#### Exercise:
Update the material below by replacing every "Thursday" with "Wednesday". Leave everything else unchanged.

#### Supplied material:

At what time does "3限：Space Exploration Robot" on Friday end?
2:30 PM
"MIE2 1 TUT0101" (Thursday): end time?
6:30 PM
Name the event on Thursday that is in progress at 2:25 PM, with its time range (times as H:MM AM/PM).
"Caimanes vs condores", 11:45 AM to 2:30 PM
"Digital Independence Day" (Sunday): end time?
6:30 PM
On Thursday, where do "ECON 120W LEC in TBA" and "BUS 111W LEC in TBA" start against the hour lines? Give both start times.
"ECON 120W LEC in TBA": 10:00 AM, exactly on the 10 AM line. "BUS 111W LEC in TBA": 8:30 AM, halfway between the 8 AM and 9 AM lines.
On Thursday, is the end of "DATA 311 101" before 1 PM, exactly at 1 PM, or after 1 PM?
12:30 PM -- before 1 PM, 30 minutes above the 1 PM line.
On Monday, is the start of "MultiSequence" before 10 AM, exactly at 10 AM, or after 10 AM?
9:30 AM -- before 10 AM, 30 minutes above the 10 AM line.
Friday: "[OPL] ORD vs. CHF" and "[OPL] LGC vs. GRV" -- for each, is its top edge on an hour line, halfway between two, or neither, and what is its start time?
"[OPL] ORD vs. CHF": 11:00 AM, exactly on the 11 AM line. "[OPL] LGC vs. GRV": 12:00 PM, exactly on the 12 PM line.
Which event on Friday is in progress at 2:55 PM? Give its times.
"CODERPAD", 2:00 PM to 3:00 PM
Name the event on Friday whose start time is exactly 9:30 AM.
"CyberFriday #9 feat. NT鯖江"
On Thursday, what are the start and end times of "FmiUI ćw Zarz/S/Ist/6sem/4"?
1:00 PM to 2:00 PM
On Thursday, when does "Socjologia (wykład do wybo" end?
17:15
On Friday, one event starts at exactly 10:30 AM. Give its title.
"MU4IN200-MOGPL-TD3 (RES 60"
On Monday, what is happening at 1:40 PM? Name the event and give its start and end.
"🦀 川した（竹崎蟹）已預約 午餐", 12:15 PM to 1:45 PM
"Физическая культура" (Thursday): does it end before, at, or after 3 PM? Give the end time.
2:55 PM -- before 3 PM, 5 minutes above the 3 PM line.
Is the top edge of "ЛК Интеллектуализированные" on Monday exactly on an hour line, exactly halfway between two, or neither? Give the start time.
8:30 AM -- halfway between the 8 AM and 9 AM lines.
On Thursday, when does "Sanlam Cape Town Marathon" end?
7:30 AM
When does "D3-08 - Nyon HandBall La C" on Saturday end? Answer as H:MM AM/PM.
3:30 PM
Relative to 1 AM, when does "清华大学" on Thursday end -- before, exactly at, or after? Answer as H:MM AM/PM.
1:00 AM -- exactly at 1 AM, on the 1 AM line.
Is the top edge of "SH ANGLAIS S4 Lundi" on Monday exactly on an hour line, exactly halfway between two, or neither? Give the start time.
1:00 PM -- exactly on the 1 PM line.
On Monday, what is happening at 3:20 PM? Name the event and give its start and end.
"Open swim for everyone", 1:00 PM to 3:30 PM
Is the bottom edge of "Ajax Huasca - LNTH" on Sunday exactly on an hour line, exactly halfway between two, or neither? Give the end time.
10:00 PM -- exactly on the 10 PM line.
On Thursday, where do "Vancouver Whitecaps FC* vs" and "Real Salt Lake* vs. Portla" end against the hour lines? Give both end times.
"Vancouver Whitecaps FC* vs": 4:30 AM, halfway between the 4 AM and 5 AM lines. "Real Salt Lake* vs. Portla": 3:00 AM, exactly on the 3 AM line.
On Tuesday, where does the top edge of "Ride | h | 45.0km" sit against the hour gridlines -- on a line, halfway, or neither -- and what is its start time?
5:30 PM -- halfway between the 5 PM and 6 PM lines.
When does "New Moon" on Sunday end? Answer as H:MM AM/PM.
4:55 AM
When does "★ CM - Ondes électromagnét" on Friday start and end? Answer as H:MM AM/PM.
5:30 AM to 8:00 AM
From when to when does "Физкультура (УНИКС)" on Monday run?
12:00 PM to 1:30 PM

#### Reply to the exercise:
At what time does "3限：Space Exploration Robot" on Friday end?
2:30 PM
"MIE2 1 TUT0101" (Wednesday): end time?
6:30 PM
Name the event on Wednesday that is in progress at 2:25 PM, with its time range (times as H:MM AM/PM).
"Caimanes vs condores", 11:45 AM to 2:30 PM
"Digital Independence Day" (Sunday): end time?
6:30 PM
On Wednesday, where do "ECON 120W LEC in TBA" and "BUS 111W LEC in TBA" start against the hour lines? Give both start times.
"ECON 120W LEC in TBA": 10:00 AM, exactly on the 10 AM line. "BUS 111W LEC in TBA": 8:30 AM, halfway between the 8 AM and 9 AM lines.
On Wednesday, is the end of "DATA 311 101" before 1 PM, exactly at 1 PM, or after 1 PM?
12:30 PM -- before 1 PM, 30 minutes above the 1 PM line.
On Monday, is the start of "MultiSequence" before 10 AM, exactly at 10 AM, or after 10 AM?
9:30 AM -- before 10 AM, 30 minutes above the 10 AM line.
Friday: "[OPL] ORD vs. CHF" and "[OPL] LGC vs. GRV" -- for each, is its top edge on an hour line, halfway between two, or neither, and what is its start time?
"[OPL] ORD vs. CHF": 11:00 AM, exactly on the 11 AM line. "[OPL] LGC vs. GRV": 12:00 PM, exactly on the 12 PM line.
Which event on Friday is in progress at 2:55 PM? Give its times.
"CODERPAD", 2:00 PM to 3:00 PM
Name the event on Friday whose start time is exactly 9:30 AM.
"CyberFriday #9 feat. NT鯖江"
On Wednesday, what are the start and end times of "FmiUI ćw Zarz/S/Ist/6sem/4"?
1:00 PM to 2:00 PM
On Wednesday, when does "Socjologia (wykład do wybo" end?
17:15
On Friday, one event starts at exactly 10:30 AM. Give its title.
"MU4IN200-MOGPL-TD3 (RES 60"
On Monday, what is happening at 1:40 PM? Name the event and give its start and end.
"🦀 川した（竹崎蟹）已預約 午餐", 12:15 PM to 1:45 PM
"Физическая культура" (Wednesday): does it end before, at, or after 3 PM? Give the end time.
2:55 PM -- before 3 PM, 5 minutes above the 3 PM line.
Is the top edge of "ЛК Интеллектуализированные" on Monday exactly on an hour line, exactly halfway between two, or neither? Give the start time.
8:30 AM -- halfway between the 8 AM and 9 AM lines.
On Wednesday, when does "Sanlam Cape Town Marathon" end?
7:30 AM
When does "D3-08 - Nyon HandBall La C" on Saturday end? Answer as H:MM AM/PM.
3:30 PM
Relative to 1 AM, when does "清华大学" on Wednesday end -- before, exactly at, or after? Answer as H:MM AM/PM.
1:00 AM -- exactly at 1 AM, on the 1 AM line.
Is the top edge of "SH ANGLAIS S4 Lundi" on Monday exactly on an hour line, exactly halfway between two, or neither? Give the start time.
1:00 PM -- exactly on the 1 PM line.
On Monday, what is happening at 3:20 PM? Name the event and give its start and end.
"Open swim for everyone", 1:00 PM to 3:30 PM
Is the bottom edge of "Ajax Huasca - LNTH" on Sunday exactly on an hour line, exactly halfway between two, or neither? Give the end time.
10:00 PM -- exactly on the 10 PM line.
On Wednesday, where do "Vancouver Whitecaps FC* vs" and "Real Salt Lake* vs. Portla" end against the hour lines? Give both end times.
"Vancouver Whitecaps FC* vs": 4:30 AM, halfway between the 4 AM and 5 AM lines. "Real Salt Lake* vs. Portla": 3:00 AM, exactly on the 3 AM line.
On Tuesday, where does the top edge of "Ride | h | 45.0km" sit against the hour gridlines -- on a line, halfway, or neither -- and what is its start time?
5:30 PM -- halfway between the 5 PM and 6 PM lines.
When does "New Moon" on Sunday end? Answer as H:MM AM/PM.
4:55 AM
When does "★ CM - Ondes électromagnét" on Friday start and end? Answer as H:MM AM/PM.
5:30 AM to 8:00 AM
From when to when does "Физкультура (УНИКС)" on Monday run?
12:00 PM to 1:30 PM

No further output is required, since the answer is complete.